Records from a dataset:
____

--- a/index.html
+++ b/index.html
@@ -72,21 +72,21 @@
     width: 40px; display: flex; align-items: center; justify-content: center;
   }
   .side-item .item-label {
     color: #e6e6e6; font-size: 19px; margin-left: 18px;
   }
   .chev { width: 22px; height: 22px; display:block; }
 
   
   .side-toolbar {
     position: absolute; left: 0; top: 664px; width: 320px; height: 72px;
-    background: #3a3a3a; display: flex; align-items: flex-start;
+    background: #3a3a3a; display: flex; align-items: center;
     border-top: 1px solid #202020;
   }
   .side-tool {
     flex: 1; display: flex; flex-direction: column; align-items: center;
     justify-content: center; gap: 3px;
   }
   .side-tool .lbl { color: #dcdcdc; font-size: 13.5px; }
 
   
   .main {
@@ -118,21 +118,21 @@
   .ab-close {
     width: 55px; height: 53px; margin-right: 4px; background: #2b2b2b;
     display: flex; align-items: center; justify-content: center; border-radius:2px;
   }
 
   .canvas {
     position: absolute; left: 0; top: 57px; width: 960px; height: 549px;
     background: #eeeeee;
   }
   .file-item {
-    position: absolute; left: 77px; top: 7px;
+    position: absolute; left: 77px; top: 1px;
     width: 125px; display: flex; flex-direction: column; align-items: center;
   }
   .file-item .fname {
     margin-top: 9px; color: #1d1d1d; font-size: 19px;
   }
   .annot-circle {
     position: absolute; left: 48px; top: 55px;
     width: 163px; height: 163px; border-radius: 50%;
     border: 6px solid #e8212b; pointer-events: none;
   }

____

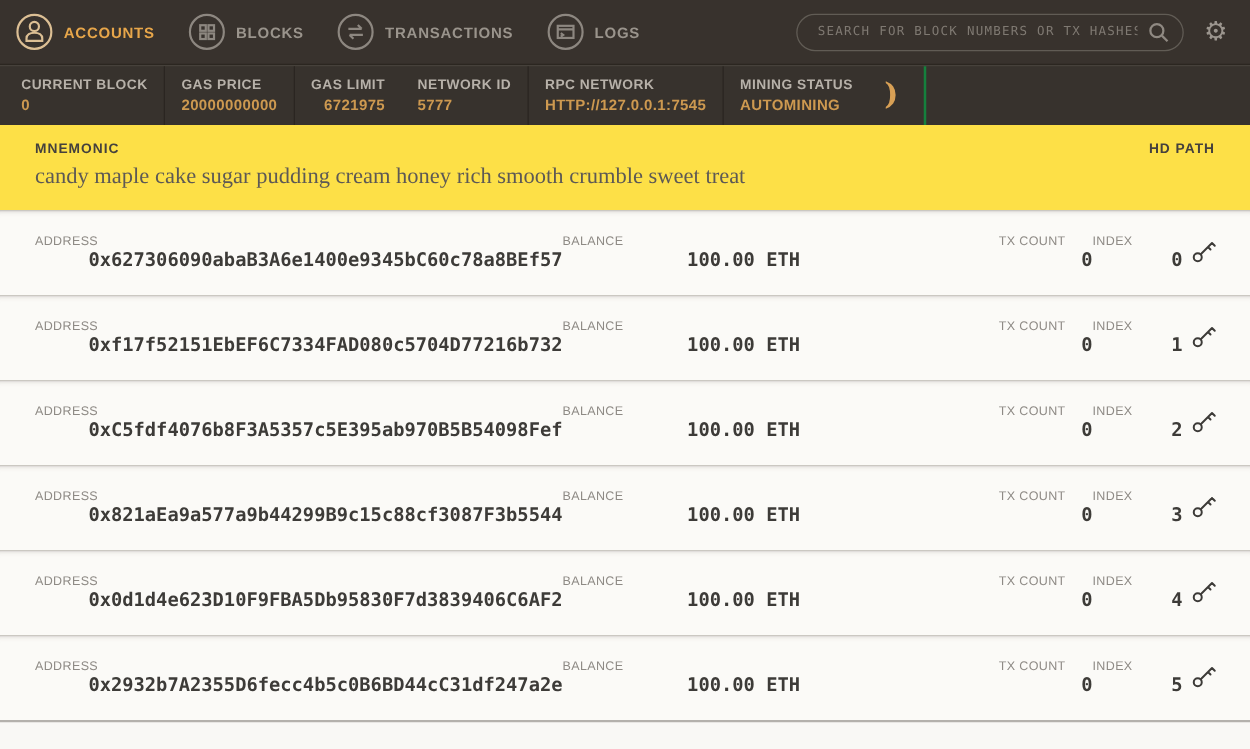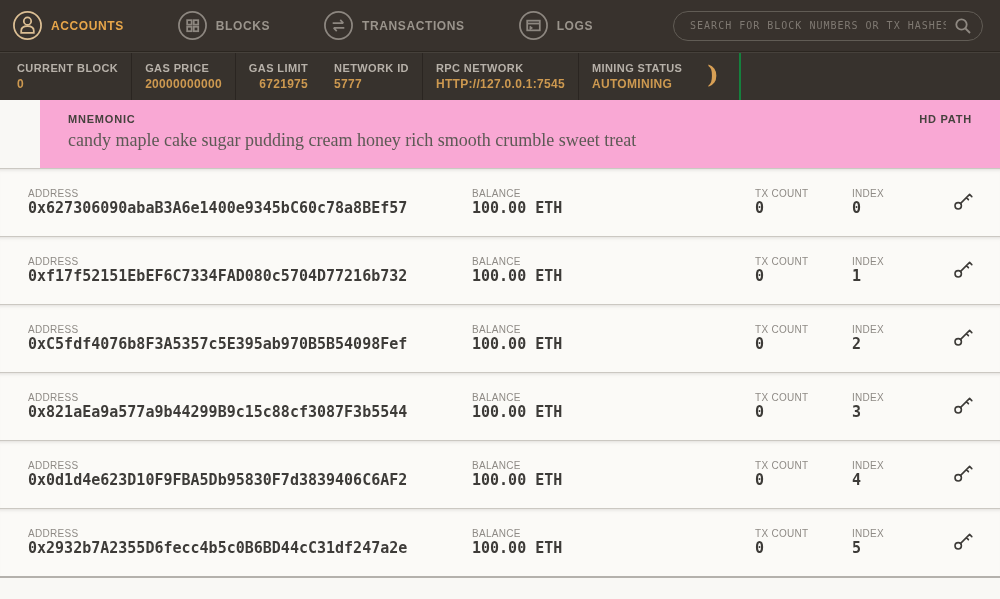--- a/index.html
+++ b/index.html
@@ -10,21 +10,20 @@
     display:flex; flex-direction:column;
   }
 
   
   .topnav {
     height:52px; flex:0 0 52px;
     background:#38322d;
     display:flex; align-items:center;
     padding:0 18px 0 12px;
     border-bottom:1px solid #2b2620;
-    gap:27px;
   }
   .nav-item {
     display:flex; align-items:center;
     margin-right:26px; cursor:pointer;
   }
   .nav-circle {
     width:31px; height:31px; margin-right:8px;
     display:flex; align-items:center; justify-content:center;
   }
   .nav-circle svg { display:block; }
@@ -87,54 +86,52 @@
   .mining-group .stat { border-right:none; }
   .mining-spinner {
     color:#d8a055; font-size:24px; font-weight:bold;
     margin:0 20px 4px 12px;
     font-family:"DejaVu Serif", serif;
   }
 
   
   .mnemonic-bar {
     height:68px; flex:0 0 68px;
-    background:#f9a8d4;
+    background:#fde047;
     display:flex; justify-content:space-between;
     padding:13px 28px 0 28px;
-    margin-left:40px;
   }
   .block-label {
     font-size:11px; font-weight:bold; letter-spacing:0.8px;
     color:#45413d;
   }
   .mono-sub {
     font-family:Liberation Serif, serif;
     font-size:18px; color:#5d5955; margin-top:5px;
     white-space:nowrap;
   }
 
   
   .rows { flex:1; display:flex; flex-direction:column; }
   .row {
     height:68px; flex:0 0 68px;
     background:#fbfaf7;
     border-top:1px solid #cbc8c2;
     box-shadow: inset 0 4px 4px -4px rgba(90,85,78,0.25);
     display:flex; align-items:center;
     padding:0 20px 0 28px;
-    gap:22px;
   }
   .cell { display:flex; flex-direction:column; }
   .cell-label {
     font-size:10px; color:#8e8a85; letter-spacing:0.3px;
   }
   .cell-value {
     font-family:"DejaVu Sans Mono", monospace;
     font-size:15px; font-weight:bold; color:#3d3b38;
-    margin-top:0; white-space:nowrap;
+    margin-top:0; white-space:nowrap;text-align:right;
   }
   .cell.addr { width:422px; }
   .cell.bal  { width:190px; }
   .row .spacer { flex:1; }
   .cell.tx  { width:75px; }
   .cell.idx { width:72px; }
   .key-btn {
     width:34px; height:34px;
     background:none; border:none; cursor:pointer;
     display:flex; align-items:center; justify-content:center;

____

The answer must consist of every line from the entries above that contains "mining".

   .mining-group .stat { border-right:none; }
   .mining-spinner {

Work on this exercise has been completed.